The China Emissions Exchange in Shenzhen, South China's Guangdong Province File photo: CFP
China will launch a national carbon market in 2017, Xie Zhenhua, China's special representative on climate change, told a press conference Wednesday.
China began a pilot carbon trading program in 2011 and there are now seven trading programs in cities such as Beijing and provinces such as South China's Guangdong.
Under these programs, companies that produce more than their share of emissions are allowed to buy unused quotas on the carbon trading market from those that produce less.
Xie said the current pilot programs are going well and the launch of a national market in 2017 is aimed at using a market approach to make the system workable.
The seven pilot programs had traded 40.24 million tons of carbon quotas by the end of August 2015, with the transactions worth a total of 1.2 billion yuan ($185.3 million), according to a report on China's efforts to combat climate change, released in November by the National Development and Reform Commission.
Dimitri de Boer, head of the China Carbon Forum (CCF), a Beijing-based nonprofit organization, said he was excited that China is taking such active steps to bring its carbon emissions under control, and using market-based methods to do it.
At the UN Climate Change Conference in Paris earlier this month, China pledged that its carbon emissions will peak by around 2030.
"It is very important in China for the government to show its determination, as the corporate sector can adapt to these signals pretty quickly," said Bai Yunwen, director of the policy center at Greenovation Hub, a Chinese NGO that focuses on climate change and environmental protection.

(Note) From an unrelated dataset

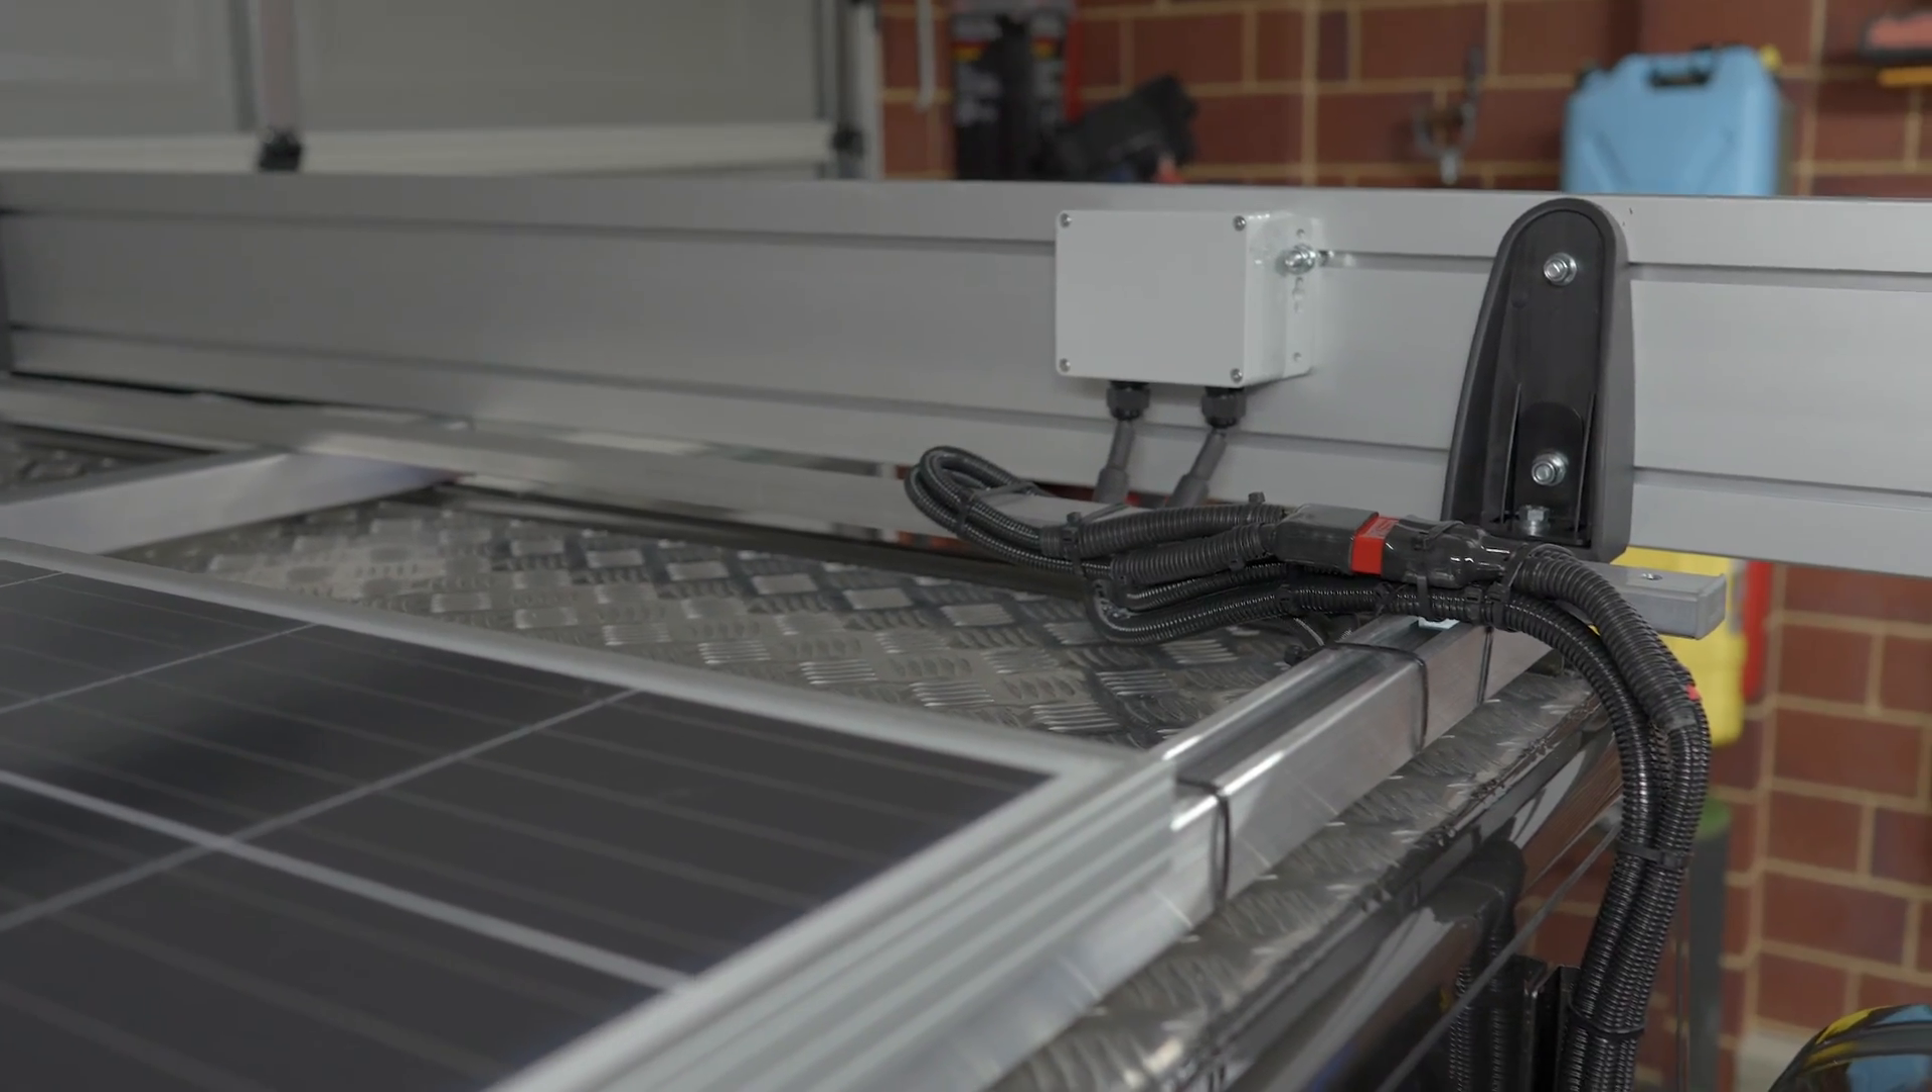Here's the final look at the solar panel installed. Now the cables I have tied in in a semi-permanent way because I think it'll be a long time before I need to change them.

The mushrooming of carbon consultation firms lately is an example of firms expanding their activities in this area, Bai told the Global Times Wednesday.

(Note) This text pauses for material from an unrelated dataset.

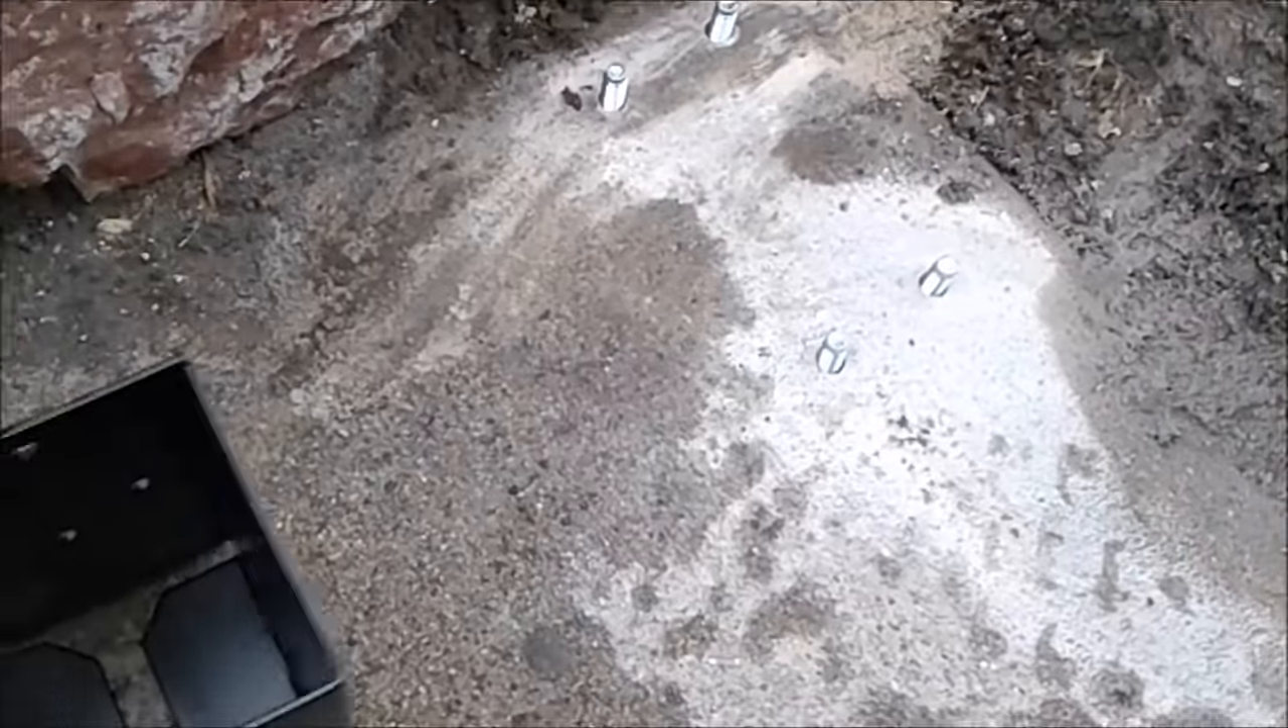So all my anchors are in place and tapped down so now it's time to go ahead and attach the base.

However, a survey by the CCF released in September, which covered professionals at academic and research institutes, in industry and at carbon trading companies, indicated that over 70 percent of the respondents expected a nationwide system of emissions trading would not become fully functional before 2020.
Difficulties
"China should not underestimate how difficult it is to make a good carbon administration scheme. Europe has been trying to do it for more than a decade and it has been quite difficult," de Boer told the Global Times on Wednesday.

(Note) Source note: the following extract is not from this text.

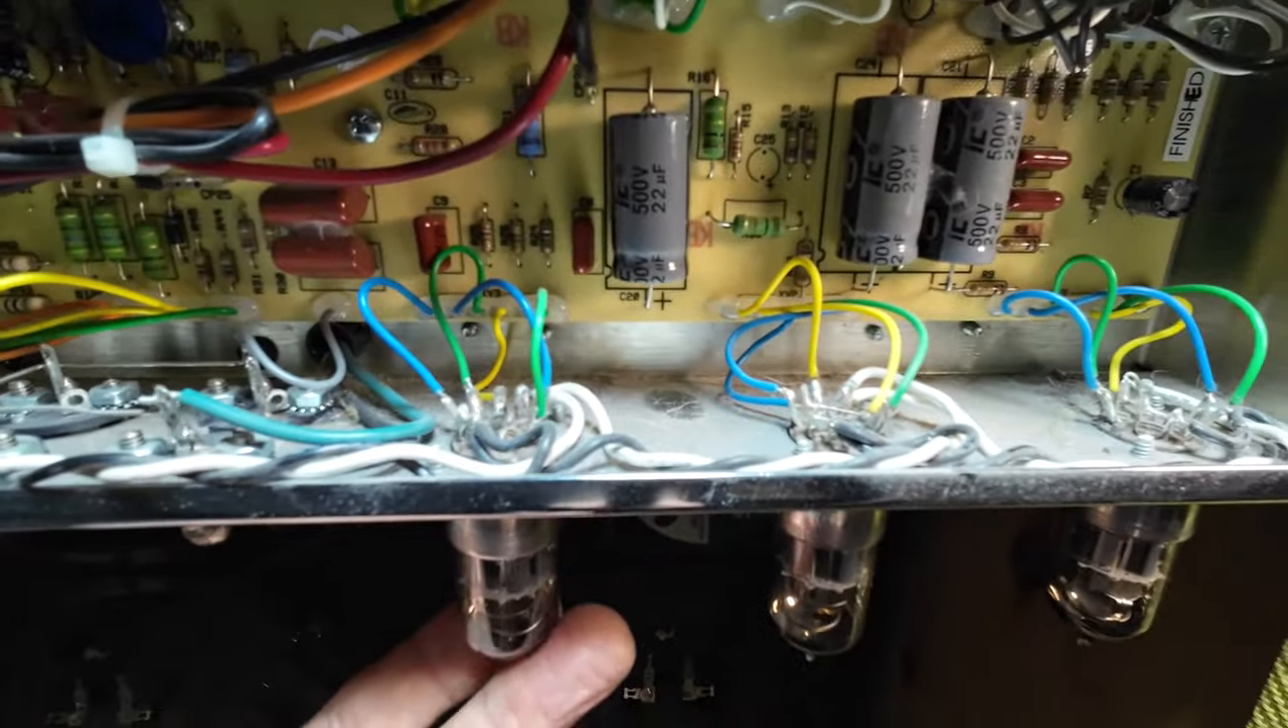These tubes are mounted properly on the chassis they're not mounted on the board.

China should put significant efforts into building the system, which will be the largest carbon trading scheme in the whole world, he said.
"To trade something you cannot even see or touch, and carbon emissions that haven't been emitted, is quite an abstract concept for many," said de Boer.
He noted that it could take some time before the scheme really works well, especially in less developed regions of China.
There have also been concerns from companies over the transparency of the system, he said.
A national carbon market will probably lead to a rise in investment in companies in the new-energy sectors, as these firms will benefit from ownership of carbon assets that will allow them to secure more loans from banks, Bai said.
Also, mergers and acquisitions in the coal industry, which is suffering widespread losses, will help create larger companies that are more ready to use environmentally friendly facilities and participate in the nation's carbon scheme, Bai noted.
China announced a goal in 2009 of reducing emissions intensity by 40 to 45 percent by 2020, compared with the level in 2005.